Could this really be happening?
‘I have spent my life seeing love as a weakness to be guarded against. I told myself that I was the strong one and others were fools.’ His mouth twisted in a grimace of self-contempt. ‘I was the fool, not strong, but weak and scared. You have taught me that, and there is more you can teach me, I’m sure. Meeting you has changed my life. It’s set me free. I’m not offering you a half-life or half-love, cara, I’m offering you complete love. My whole heart.’

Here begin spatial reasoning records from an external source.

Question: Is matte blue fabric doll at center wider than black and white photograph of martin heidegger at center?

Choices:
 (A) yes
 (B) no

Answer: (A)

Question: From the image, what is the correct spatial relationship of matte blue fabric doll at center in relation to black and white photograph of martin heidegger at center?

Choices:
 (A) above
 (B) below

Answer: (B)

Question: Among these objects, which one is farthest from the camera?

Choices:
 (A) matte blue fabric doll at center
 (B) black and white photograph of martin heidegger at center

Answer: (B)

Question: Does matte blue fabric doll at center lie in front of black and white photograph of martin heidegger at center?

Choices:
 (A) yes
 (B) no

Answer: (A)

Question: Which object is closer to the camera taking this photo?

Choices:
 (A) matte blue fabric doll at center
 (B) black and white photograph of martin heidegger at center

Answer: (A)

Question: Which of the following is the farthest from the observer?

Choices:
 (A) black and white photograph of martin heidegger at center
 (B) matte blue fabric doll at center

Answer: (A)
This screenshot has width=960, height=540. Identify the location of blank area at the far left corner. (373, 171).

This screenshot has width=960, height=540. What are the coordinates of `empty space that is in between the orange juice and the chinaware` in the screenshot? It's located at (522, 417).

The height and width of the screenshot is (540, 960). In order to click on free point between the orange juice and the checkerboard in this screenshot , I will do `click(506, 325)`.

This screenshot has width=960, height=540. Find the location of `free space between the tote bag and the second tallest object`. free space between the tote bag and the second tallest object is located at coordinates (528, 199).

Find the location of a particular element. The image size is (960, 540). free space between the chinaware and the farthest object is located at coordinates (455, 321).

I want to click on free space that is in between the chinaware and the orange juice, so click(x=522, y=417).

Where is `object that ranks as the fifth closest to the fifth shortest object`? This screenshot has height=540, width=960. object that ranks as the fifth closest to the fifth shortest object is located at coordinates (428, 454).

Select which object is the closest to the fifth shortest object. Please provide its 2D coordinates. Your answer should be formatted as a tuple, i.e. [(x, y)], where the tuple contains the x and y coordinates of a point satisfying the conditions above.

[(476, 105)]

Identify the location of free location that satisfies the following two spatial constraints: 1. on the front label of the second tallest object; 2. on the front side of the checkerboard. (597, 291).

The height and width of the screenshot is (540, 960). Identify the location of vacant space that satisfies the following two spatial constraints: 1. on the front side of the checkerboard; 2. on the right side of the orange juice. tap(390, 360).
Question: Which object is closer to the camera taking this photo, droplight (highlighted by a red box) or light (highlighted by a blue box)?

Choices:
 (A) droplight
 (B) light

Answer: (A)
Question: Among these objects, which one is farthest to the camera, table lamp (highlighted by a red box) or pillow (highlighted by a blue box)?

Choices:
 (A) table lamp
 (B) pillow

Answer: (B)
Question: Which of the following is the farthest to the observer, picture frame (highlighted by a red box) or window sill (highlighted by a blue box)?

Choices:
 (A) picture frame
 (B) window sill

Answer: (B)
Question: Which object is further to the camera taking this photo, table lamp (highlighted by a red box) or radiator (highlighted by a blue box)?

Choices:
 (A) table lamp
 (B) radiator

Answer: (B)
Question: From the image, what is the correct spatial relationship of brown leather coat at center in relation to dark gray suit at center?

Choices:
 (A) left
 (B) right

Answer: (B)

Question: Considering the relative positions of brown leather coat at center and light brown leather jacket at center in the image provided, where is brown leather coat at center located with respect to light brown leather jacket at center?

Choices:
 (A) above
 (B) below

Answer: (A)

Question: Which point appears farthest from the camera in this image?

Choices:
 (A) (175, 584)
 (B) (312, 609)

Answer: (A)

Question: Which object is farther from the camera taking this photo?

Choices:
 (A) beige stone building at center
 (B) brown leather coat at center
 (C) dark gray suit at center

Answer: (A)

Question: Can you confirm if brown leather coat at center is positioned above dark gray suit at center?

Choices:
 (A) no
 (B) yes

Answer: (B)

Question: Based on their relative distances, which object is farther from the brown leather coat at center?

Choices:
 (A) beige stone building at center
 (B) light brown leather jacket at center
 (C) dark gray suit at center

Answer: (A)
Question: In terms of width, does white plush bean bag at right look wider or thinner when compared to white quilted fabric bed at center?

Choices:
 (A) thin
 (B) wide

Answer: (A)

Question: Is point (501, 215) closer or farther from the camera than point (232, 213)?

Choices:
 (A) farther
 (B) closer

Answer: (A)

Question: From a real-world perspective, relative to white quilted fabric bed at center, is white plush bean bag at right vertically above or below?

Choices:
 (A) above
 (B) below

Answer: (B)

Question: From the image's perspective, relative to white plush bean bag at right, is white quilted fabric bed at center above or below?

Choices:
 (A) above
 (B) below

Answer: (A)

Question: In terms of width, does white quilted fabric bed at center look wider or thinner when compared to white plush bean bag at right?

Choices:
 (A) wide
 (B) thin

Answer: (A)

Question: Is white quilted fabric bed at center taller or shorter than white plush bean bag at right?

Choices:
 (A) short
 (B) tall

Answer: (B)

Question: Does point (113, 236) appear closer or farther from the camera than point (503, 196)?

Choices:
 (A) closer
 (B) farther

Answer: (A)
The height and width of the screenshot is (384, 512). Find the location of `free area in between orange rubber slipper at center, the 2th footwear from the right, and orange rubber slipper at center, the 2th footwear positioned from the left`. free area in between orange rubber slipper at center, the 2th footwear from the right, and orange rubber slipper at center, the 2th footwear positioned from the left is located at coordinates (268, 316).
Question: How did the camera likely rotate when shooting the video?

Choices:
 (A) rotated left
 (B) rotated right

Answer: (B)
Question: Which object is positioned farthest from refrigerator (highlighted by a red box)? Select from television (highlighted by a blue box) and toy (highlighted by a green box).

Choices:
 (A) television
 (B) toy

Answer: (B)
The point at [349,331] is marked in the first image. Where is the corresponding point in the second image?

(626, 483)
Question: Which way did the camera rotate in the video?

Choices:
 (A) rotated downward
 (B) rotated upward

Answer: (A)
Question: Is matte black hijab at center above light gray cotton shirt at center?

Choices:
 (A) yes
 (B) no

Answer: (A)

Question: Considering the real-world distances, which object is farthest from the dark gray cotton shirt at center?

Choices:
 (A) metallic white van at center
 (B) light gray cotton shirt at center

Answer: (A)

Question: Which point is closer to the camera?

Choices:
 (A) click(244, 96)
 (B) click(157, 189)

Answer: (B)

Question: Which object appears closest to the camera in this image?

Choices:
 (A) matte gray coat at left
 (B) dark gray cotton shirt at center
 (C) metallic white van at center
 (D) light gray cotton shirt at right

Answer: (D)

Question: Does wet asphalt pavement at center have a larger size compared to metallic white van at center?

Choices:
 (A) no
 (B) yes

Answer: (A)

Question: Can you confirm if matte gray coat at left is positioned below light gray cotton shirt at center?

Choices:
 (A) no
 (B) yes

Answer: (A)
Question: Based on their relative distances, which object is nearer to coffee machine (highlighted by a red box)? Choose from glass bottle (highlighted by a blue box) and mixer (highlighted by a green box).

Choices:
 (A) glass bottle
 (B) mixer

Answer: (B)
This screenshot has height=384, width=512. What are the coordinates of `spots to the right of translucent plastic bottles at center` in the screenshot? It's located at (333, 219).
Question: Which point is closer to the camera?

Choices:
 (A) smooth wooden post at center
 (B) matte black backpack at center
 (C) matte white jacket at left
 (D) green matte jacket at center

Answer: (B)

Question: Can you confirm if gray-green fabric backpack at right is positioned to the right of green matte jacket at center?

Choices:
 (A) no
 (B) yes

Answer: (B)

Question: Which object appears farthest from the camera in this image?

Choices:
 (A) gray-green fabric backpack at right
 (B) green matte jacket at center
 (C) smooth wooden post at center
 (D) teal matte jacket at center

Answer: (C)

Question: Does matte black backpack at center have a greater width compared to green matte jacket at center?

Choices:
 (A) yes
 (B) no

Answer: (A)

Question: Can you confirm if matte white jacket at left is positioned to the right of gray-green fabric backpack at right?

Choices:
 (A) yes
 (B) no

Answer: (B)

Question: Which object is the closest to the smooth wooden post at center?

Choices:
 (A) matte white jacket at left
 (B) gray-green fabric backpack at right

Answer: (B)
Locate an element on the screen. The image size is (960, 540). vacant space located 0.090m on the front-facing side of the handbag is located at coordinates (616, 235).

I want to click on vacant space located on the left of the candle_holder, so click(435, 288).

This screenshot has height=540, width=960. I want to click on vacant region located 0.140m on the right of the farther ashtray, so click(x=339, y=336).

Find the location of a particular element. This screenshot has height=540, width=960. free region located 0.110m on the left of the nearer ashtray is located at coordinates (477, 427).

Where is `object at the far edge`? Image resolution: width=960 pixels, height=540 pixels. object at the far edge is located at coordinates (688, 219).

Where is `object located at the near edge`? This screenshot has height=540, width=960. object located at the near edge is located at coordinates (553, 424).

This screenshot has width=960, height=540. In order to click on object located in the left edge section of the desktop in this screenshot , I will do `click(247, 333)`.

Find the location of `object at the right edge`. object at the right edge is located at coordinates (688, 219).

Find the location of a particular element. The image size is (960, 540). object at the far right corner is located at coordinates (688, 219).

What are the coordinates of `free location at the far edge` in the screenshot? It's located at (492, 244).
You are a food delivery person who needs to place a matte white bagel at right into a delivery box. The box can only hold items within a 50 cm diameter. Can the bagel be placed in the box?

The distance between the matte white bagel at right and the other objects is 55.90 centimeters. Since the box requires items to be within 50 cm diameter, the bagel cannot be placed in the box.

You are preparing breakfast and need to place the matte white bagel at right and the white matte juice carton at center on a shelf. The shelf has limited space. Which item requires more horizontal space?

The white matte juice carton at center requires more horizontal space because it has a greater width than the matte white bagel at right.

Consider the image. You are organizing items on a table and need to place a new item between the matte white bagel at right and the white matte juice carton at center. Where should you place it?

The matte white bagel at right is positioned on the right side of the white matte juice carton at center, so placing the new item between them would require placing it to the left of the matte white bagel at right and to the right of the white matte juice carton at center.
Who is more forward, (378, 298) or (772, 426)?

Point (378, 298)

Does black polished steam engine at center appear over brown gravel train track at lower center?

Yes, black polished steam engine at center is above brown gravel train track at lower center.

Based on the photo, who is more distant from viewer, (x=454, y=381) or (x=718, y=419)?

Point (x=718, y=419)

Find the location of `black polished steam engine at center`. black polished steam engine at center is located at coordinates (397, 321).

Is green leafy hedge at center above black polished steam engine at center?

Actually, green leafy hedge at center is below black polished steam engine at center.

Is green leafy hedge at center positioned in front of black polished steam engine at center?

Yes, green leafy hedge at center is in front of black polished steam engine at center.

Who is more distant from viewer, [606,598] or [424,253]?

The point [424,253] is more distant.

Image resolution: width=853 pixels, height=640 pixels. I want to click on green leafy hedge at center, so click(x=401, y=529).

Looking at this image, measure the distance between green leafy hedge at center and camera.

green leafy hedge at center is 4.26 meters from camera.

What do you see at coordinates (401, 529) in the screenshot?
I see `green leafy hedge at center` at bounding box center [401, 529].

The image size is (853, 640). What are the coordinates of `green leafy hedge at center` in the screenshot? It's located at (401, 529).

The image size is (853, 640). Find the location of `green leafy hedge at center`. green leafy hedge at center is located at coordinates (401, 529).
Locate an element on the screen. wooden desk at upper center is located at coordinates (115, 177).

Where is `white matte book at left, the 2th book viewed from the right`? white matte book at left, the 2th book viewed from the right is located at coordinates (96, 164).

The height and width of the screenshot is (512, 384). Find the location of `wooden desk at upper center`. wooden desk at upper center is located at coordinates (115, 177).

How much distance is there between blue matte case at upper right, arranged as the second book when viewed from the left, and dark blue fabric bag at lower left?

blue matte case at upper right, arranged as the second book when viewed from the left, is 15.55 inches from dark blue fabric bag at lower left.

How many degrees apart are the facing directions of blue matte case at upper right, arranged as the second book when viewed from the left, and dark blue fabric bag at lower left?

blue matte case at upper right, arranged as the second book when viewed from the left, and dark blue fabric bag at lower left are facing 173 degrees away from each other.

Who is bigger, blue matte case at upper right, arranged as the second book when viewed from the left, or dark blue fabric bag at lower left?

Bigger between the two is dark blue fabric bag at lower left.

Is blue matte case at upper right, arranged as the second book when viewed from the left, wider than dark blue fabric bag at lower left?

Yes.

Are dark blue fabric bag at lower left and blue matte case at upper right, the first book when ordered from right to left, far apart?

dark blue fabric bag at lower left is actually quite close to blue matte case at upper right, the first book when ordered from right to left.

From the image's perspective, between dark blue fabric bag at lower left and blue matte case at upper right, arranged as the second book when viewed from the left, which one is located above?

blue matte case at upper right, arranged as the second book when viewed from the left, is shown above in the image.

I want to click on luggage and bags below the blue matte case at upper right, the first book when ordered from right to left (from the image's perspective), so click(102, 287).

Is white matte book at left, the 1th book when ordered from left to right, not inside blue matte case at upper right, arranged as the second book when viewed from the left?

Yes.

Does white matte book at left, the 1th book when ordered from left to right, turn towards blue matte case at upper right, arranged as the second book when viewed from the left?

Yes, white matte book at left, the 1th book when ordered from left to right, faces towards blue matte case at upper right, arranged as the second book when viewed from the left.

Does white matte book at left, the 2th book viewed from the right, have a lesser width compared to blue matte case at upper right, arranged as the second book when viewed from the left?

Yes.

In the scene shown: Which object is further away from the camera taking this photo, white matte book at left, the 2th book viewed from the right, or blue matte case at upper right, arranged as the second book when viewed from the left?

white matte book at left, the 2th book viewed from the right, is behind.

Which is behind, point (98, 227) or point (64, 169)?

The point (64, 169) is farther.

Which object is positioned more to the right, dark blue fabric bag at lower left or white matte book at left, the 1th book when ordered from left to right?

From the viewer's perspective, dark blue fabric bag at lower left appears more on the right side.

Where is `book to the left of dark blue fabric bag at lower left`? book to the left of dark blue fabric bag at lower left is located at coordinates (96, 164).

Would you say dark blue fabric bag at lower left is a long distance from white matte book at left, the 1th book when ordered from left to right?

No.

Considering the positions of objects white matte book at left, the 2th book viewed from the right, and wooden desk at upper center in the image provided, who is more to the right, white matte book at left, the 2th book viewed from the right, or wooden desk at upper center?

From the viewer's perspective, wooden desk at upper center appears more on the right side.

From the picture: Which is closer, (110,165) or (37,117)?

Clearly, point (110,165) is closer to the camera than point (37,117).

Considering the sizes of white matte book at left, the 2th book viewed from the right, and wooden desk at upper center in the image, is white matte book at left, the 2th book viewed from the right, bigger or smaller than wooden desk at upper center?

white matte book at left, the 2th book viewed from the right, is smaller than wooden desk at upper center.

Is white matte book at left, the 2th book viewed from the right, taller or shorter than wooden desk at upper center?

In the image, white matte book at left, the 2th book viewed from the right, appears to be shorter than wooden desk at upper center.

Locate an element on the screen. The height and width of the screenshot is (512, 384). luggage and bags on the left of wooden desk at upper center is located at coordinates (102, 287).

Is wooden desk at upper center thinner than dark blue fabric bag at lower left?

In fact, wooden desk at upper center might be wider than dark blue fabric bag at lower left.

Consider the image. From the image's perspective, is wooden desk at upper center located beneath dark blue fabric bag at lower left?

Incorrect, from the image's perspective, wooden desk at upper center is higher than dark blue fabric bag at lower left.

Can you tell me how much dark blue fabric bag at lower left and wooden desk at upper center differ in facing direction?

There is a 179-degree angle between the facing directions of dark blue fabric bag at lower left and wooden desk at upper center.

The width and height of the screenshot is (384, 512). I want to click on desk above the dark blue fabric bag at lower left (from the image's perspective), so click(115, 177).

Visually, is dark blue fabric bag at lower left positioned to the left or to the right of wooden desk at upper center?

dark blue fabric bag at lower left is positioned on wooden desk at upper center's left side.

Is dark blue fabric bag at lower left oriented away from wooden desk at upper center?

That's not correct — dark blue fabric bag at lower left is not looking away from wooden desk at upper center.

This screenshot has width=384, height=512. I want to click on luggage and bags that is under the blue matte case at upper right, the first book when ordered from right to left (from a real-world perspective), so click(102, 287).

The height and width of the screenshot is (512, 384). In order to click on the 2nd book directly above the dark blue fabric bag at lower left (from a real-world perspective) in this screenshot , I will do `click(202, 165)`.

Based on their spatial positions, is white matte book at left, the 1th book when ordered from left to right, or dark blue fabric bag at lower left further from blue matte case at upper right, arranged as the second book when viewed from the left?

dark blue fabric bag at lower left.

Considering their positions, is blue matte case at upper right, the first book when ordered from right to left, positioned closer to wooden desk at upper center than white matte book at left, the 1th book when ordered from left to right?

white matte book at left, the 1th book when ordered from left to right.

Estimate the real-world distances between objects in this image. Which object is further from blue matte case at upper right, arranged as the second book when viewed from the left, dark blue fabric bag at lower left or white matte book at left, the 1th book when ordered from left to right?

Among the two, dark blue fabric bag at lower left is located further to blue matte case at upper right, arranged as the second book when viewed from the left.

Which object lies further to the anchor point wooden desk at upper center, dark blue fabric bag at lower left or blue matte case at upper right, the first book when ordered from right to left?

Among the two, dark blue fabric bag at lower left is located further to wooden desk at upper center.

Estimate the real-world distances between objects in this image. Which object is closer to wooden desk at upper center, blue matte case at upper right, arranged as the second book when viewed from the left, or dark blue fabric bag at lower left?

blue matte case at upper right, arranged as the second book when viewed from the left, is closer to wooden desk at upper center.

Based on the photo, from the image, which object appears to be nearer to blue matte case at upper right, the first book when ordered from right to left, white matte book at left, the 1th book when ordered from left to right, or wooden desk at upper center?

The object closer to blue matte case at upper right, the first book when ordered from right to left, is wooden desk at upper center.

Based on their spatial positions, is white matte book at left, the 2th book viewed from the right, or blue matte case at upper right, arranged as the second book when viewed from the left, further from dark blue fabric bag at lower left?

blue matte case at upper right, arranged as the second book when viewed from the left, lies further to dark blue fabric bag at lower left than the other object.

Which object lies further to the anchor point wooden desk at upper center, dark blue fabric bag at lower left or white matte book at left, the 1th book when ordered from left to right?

By the time he had finished the tears were streaming unchecked down Flora’s cheeks.
‘I love you, Ivo, with all my heart I love you.’
He smiled a slow smile that made her heart flip. ‘You’ll marry me.’
‘When?’
‘Tomorrow.’ They’d done everything so far in a short period of time and he didn’t see any reason to stop now.
‘That would not be a good first impression to make on your mother-in-law.’
‘A compromise...a week?’
‘A month.’
Eyes dancing, he nodded. ‘Deal.’
She held out her hand. ‘Should we shake on it?’
Grinning, he grabbed her arm and jerked her towards him. ‘Kiss on it.’
With a deep sigh Flora fell into his embrace.